Qué hacer:
a - Extrae literalmente del texto sobre el cine en Valladolid el fragmento que comienza en "Entre esos aficionados, pocos" y acaba en "del siglo pasado.".
b - Responde estas preguntas a partir del texto sobre el cine en Valladolid:
(i) ¿Qué contribuyeron a difundir los primeros cineclubs y teleclubs?
(ii) ¿Cuántos programas de mano componían la recopilación del pariente del doctor Ramiro Cerdá?
(iii) ¿Dónde y durante cuánto tiempo presentó la Fundación la exposición?

Texto original:
30-09-2022
No siempre fue Valladolid una ciudad «de cine». Si se repasa la hemeroteca de algunos periódicos vallisoletanos del siglo XX se podrá comprobar que muy a menudo coincidían los estrenos de películas de moda con los fracasos de taquilla. El cinematógrafo se fue asentando en la ciudad muy poco a poco y casi con la misma o mayor lentitud llegó a los pueblos. Los primeros cineclubs y teleclubs contribuyeron a difundir una cultura de la pantalla al tiempo que creaban una red que se extendió por todo el territorio nacional, fuese apoyándose en estructuras creadas por el propio gobierno fuese gracias a la labor de aficionados y voluntarios a los que, como siempre, la cultura debe culto.
Entre esos aficionados, pocos como el hermano jesuita José Terán tuvieron tan clara la vocación por difundir y popularizar el cine en diferentes salas de la provincia, además de la que tuvo a su cargo: la sala Borja. Su colección de más de 500 carteles, donada a la Fundación, ha podido conjugarse con otra curiosa recopilación realizada a lo largo de muchos años por un pariente del doctor Ramiro Cerdá, compuesta por casi dos mil programas de mano de diferentes películas, de los que se entregaban a la salida de los cines entre los años 20 y 70 del siglo pasado.
Todos esos papeles, más una gran cantidad de fotogramas de los que se exponían en el zaguán de las salas de proyección para atraer la curiosidad y el interés de los posibles espectadores, han compuesto la exposición que la Fundación ha presentado durante dos meses en la Casa Revilla de Valladolid. La muestra ha procurado recordar las temáticas preferidas del público que acudía a contemplar las películas y ha hecho un recorrido por los modelos publicitarios al uso en una época que abarca casi medio siglo hasta que internet y sus derivados se implantan en el planeta.

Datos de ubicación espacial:
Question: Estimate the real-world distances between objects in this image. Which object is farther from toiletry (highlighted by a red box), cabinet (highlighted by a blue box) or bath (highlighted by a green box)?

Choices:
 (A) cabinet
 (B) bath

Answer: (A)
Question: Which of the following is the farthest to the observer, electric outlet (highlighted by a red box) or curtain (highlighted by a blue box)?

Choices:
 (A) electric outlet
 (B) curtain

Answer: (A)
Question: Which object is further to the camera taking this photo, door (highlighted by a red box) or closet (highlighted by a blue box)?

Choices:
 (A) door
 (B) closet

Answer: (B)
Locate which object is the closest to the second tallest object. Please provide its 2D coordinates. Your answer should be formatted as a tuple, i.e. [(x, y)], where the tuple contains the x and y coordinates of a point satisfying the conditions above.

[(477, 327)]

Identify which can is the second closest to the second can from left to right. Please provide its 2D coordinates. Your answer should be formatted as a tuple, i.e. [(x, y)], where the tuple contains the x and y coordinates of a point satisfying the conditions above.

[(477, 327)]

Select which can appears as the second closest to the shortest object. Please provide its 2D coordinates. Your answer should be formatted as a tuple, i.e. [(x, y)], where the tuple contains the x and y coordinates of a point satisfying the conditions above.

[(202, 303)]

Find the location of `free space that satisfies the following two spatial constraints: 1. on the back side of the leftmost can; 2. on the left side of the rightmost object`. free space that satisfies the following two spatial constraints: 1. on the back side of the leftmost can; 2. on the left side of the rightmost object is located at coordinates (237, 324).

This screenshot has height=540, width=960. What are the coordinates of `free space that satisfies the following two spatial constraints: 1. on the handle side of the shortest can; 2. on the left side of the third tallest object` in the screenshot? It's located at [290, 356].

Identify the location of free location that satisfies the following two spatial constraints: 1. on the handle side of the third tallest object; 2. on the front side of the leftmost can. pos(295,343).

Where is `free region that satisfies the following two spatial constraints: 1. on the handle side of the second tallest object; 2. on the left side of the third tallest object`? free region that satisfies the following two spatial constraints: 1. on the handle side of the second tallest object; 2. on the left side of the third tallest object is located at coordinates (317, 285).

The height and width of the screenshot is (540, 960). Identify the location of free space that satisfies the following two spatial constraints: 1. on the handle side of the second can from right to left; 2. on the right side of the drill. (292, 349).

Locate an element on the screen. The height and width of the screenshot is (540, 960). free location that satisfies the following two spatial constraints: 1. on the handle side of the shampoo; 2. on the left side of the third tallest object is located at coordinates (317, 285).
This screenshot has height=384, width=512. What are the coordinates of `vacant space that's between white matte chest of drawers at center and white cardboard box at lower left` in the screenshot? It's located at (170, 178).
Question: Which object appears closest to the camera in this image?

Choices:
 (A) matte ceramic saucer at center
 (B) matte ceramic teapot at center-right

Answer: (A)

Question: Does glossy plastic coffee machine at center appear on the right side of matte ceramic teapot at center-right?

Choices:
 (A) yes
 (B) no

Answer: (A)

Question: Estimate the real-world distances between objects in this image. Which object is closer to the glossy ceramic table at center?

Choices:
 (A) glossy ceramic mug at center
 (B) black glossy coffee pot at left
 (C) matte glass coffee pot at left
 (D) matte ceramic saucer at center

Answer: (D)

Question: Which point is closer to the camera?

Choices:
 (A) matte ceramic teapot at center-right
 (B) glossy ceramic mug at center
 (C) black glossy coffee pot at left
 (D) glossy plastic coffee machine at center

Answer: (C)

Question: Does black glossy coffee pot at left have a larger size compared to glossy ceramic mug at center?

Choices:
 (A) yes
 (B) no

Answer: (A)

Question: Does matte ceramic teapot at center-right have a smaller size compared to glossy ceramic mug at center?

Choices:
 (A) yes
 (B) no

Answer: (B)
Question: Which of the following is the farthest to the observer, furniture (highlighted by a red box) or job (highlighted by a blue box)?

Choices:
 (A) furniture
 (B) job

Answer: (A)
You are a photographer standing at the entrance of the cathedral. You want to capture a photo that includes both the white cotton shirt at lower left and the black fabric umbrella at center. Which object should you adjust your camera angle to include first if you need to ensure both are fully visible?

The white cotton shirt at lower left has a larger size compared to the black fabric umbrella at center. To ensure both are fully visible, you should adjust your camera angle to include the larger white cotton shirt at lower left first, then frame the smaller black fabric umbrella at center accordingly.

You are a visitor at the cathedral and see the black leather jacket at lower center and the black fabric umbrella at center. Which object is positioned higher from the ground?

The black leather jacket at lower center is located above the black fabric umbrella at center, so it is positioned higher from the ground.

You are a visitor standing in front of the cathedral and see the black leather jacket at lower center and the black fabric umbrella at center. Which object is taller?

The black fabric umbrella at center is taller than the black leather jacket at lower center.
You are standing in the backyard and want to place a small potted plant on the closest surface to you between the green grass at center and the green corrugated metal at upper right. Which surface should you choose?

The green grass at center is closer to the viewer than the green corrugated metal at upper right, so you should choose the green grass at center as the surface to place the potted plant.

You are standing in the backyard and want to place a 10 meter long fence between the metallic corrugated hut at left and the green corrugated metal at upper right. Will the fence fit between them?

Resultados:
a -
Entre esos aficionados, pocos como el hermano jesuita José Terán tuvieron tan clara la vocación por difundir y popularizar el cine en diferentes salas de la provincia, además de la que tuvo a su cargo: la sala Borja. Su colección de más de 500 carteles, donada a la Fundación, ha podido conjugarse con otra curiosa recopilación realizada a lo largo de muchos años por un pariente del doctor Ramiro Cerdá, compuesta por casi dos mil programas de mano de diferentes películas, de los que se entregaban a la salida de los cines entre los años 20 y 70 del siglo pasado.

b -
(i) Contribuyeron a difundir una cultura de la pantalla.
(ii) La componían casi dos mil programas de mano.
(iii) La presentó en la Casa Revilla de Valladolid durante dos meses.